## Local memory

## Learning Objectives * Learn about tiling using local memory * Learn about how to synchronize work-groups

#### Cost of accessing global memory

* As we covered earlier global memory is very expensive to access. * Even with coalesced global memory access if you are accessing the same elements multiple times that can be expensive. * Instead you want to cache those values in a lower latency memory.

#### Why are image convolutions good on a GPU?

![SYCL](../common-revealjs/images/cost_of_global_memory_access.png "SYCL")

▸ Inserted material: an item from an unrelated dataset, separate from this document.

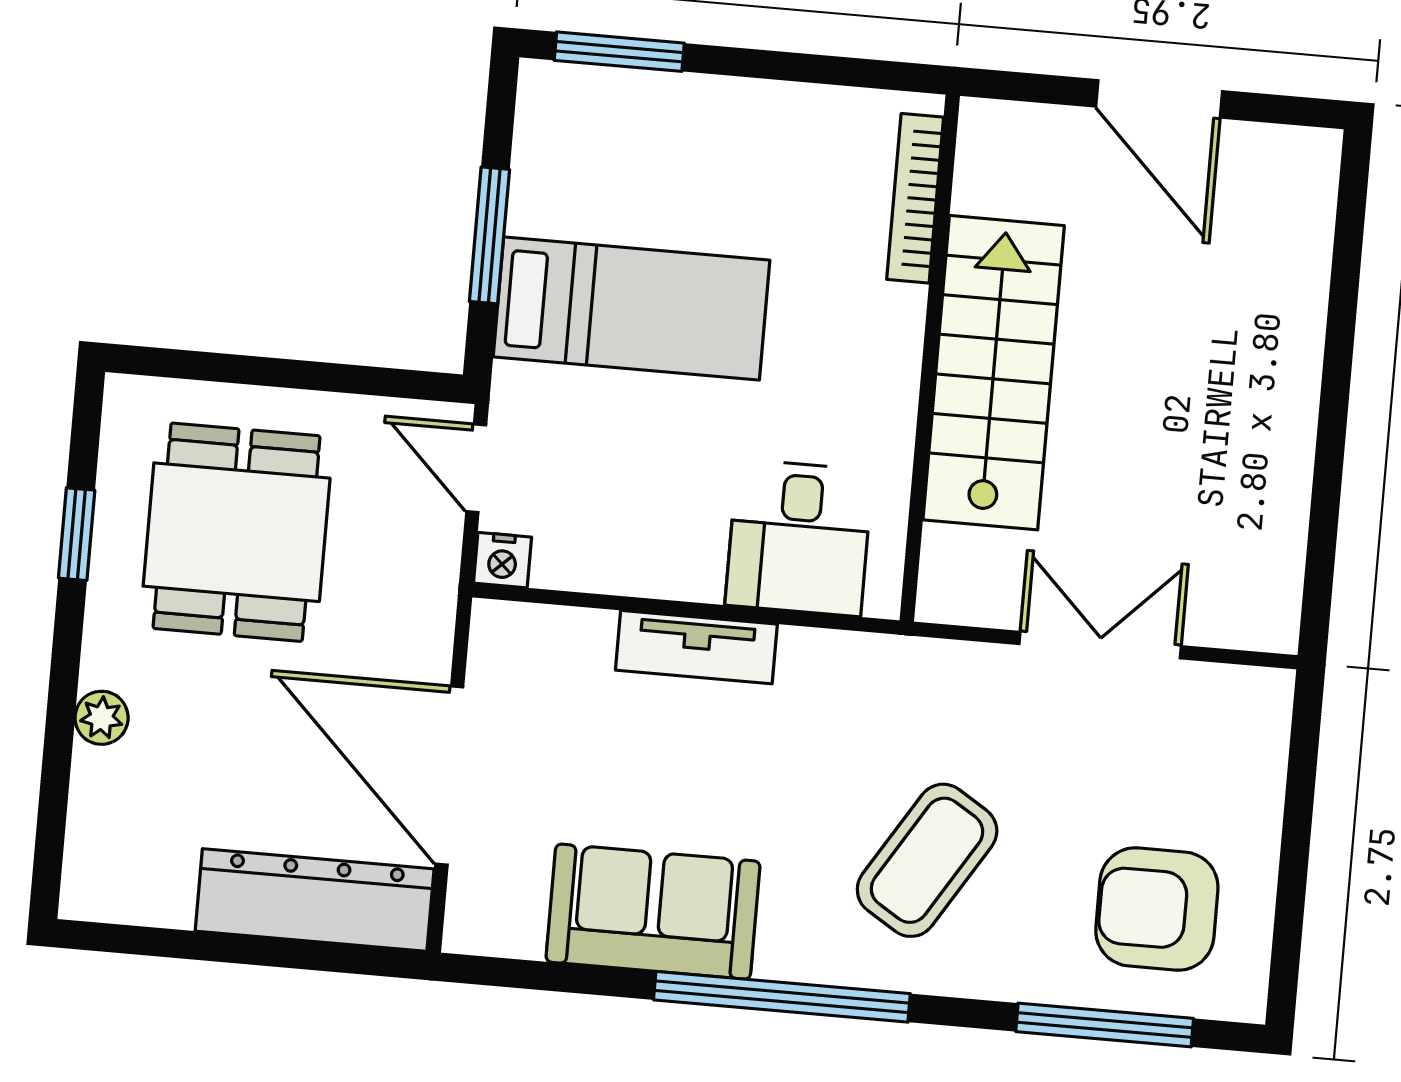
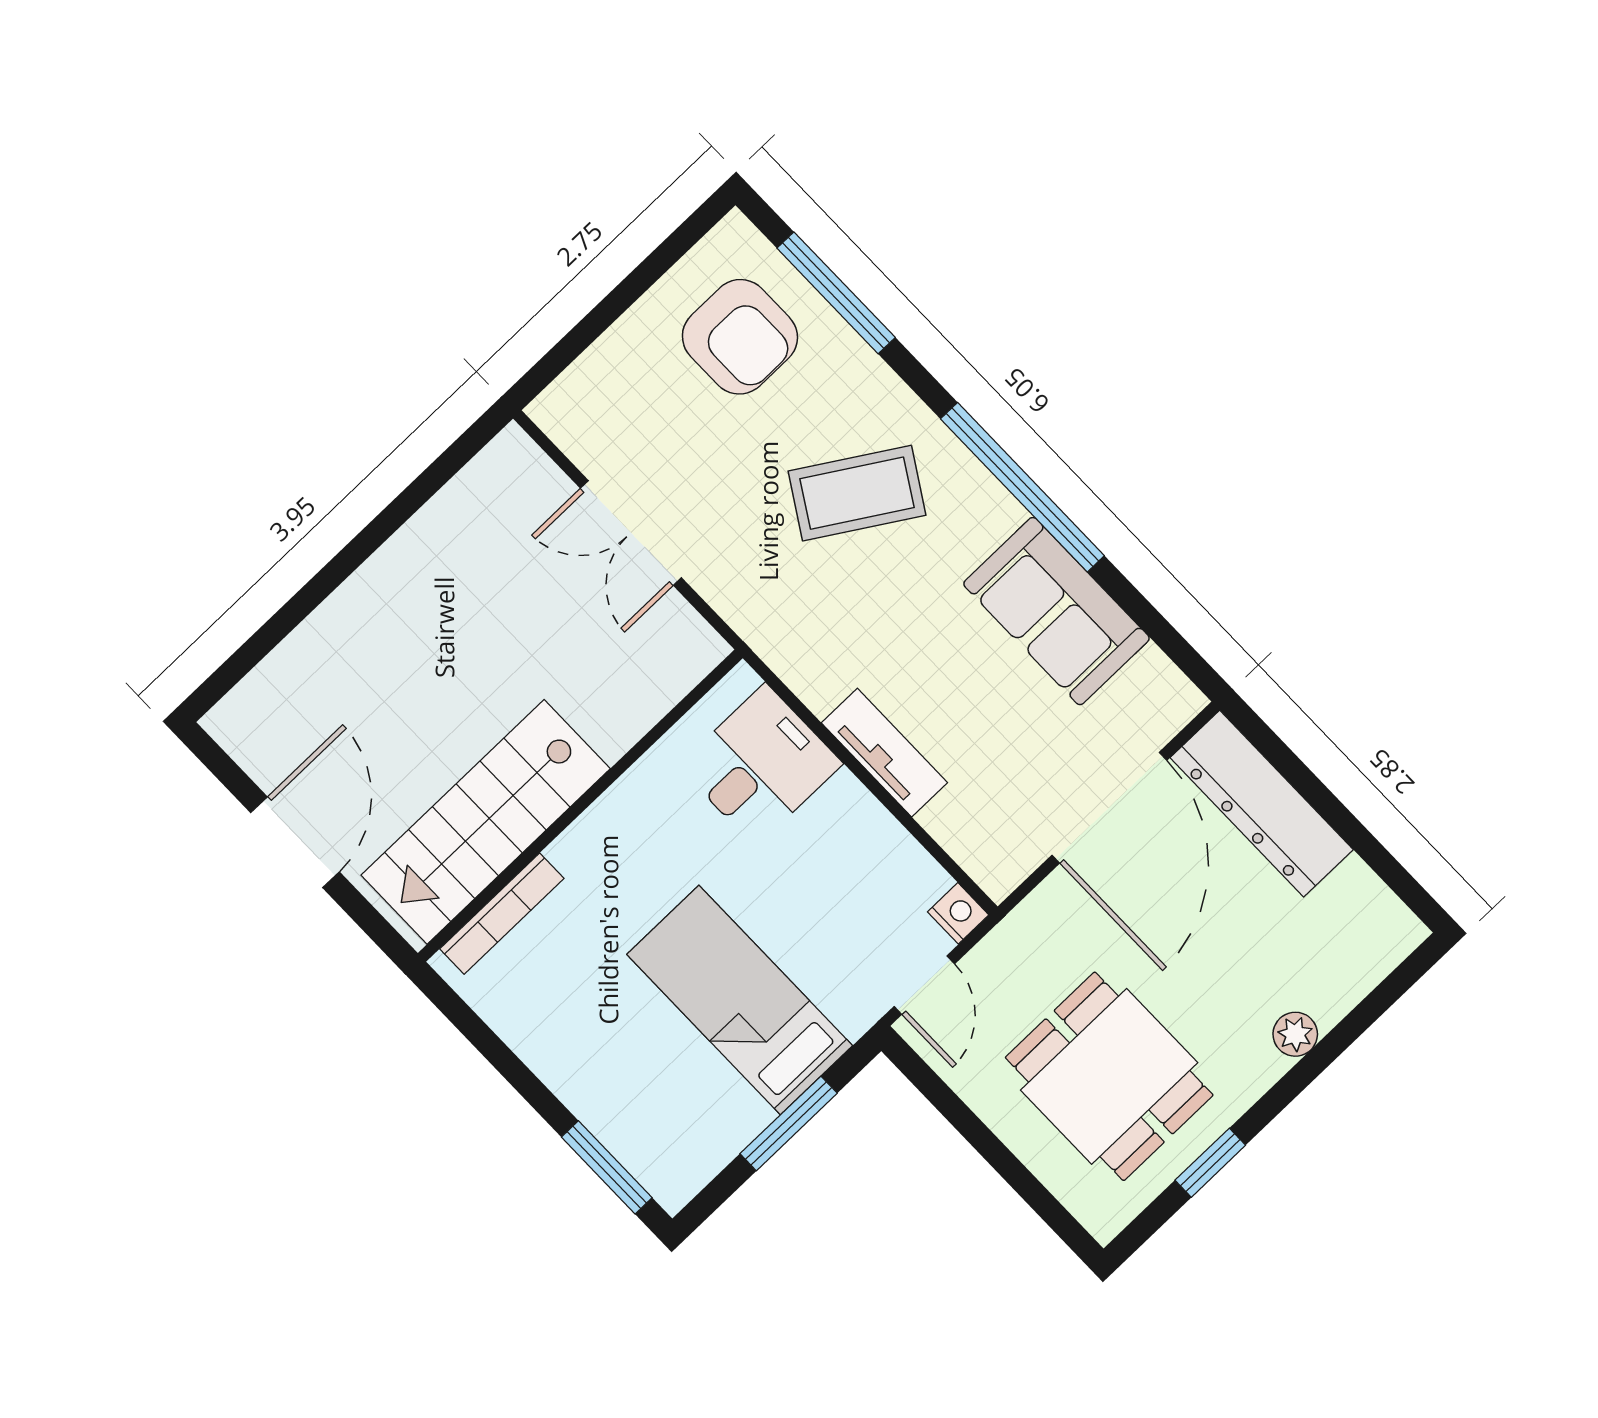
stairs: (994, 373) -> (486, 822), moved
dining table: (237, 532) -> (1109, 1076), turned 90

* Looking at the image convolution example. * For each output pixel we are reading up to NxM pixels from the input image, where N and M are the dimensions of the filter. * This means each input pixel is being read up to NxM times: * 3x3 filter: up to 9 ops. * 5x5 filter: up to 25 ops. * 7x7 filter: up to 49 ops. * If each of these operations is a separate load from global memory this becomes very expensive.

#### Using local memory

![SYCL](../common-revealjs/images/local_memory.png "SYCL")

* The solution is local memory. * Local memory is generally on-chip and doesn't have a cache as it's managed manually so is much lower latency. * Local memory is a smaller dedicated region of memory per work-group. * Local memory can be used to cache, allowing us to read from global memory just once and then read from local memory instead, often referred to as a scratchpad.

#### Tiling

![SYCL](../common-revealjs/images/tiling.png "SYCL")

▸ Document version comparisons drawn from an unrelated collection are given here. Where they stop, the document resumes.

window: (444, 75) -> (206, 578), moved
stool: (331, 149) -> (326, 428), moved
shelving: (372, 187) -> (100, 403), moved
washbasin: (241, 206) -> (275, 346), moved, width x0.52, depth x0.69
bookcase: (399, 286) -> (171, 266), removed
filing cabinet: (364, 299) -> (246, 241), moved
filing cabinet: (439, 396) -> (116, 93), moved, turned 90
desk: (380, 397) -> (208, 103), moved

* The iteration space of the kernel function is mapped across multiple work-groups. * Each work-group has it's own region of local memory. * You want to split the input image data into tiles, one for each work-group.

#### Local accessors

auto scratchpad = sycl::accessor<int, 1, sycl::access::target::local>(sycl::range{workGroupSize}, cgh);

* Local memory is allocated via an `accessor` with the `access::target::local` access target. * Unlike regular `accessor`s they are not created with a `buffer`, they allocate memory per work-group for the duration of the kernel function. * The `range` provided is the number of elements of the specified type to allocate per work-group.

#### Synchronization

* Local memory can be used to share partial results between work-items. * When doing so it's important to synchronize between writes and read to memory to ensure all work-items have reached the same point in the program.

#### Synchronization

![SYCL](../common-revealjs/images/barrier_1.png "SYCL")

* Remember that work-items are not guaranteed to all execute at the same time (in parallel).

#### Synchronization

![SYCL](../common-revealjs/images/barrier_2.png "SYCL")

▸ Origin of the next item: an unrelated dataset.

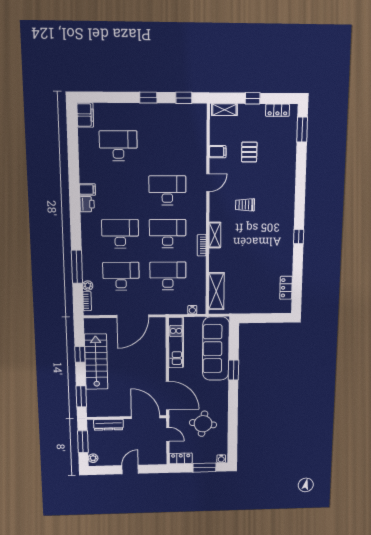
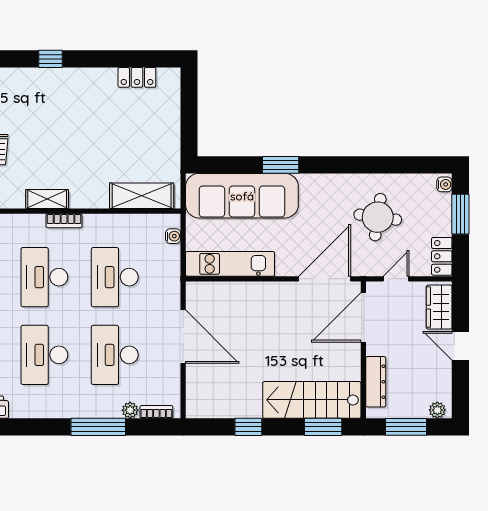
stairs: (96, 362) -> (312, 400), moved
wardrobe: (152, 458) -> (439, 307), added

* A work-item can share results with other work-items via local (or global) memory.

#### Synchronization

![SYCL](../common-revealjs/images/barrier_3.png "SYCL")

* This means it's possible for a work-item to read a result that hasn't been written to yet. * This creates a data race.

#### Synchronization

![SYCL](../common-revealjs/images/barrier_4.png "SYCL")

* This problem can be solved with a synchronization primitive called a work-group barrier.

#### Synchronization

![SYCL](../common-revealjs/images/barrier_5.png "SYCL")

* When a work-group barrier is inserted work-items will wait until all work-items in the work-group have reached that point.

#### Synchronization

![SYCL](../common-revealjs/images/barrier_6.png "SYCL")

* Only then can any work-items in the work-group continue execution.

#### Synchronization

![SYCL](../common-revealjs/images/barrier_7.png "SYCL")

* So now you can be sure that all of the results that you want to read have been written to.

#### Synchronization

![SYCL](../common-revealjs/images/barrier_8.png "SYCL")

* However note that this does not apply across work-group boundaries. * So if you write in a work-item of one work-group and then read it in a work-item of another work-group you again have a data race. * Furthermore, remember that work-items can only access their own local memory and not that of any other work-groups.

#### Group_barrier

sycl::group_barrier(item.get_group());

* Work-group barriers can be invoked by calling `group_barrier` and passing a `group` object. * You can retrieve a `group` object representing the current work-group by calling `get_group` on an `nd_item`. * Note this requires the `nd_range` variant of `parallel_for`.

#### Local memory image convolution performance

![SYCL](../common-revealjs/images/image_convolution_performance_local_mem.png "SYCL")

## Questions

#### Exercise

Code_Exercises/Local_Memory_Tiling/source

Use local memory to cache a tile of the input image data per work-group.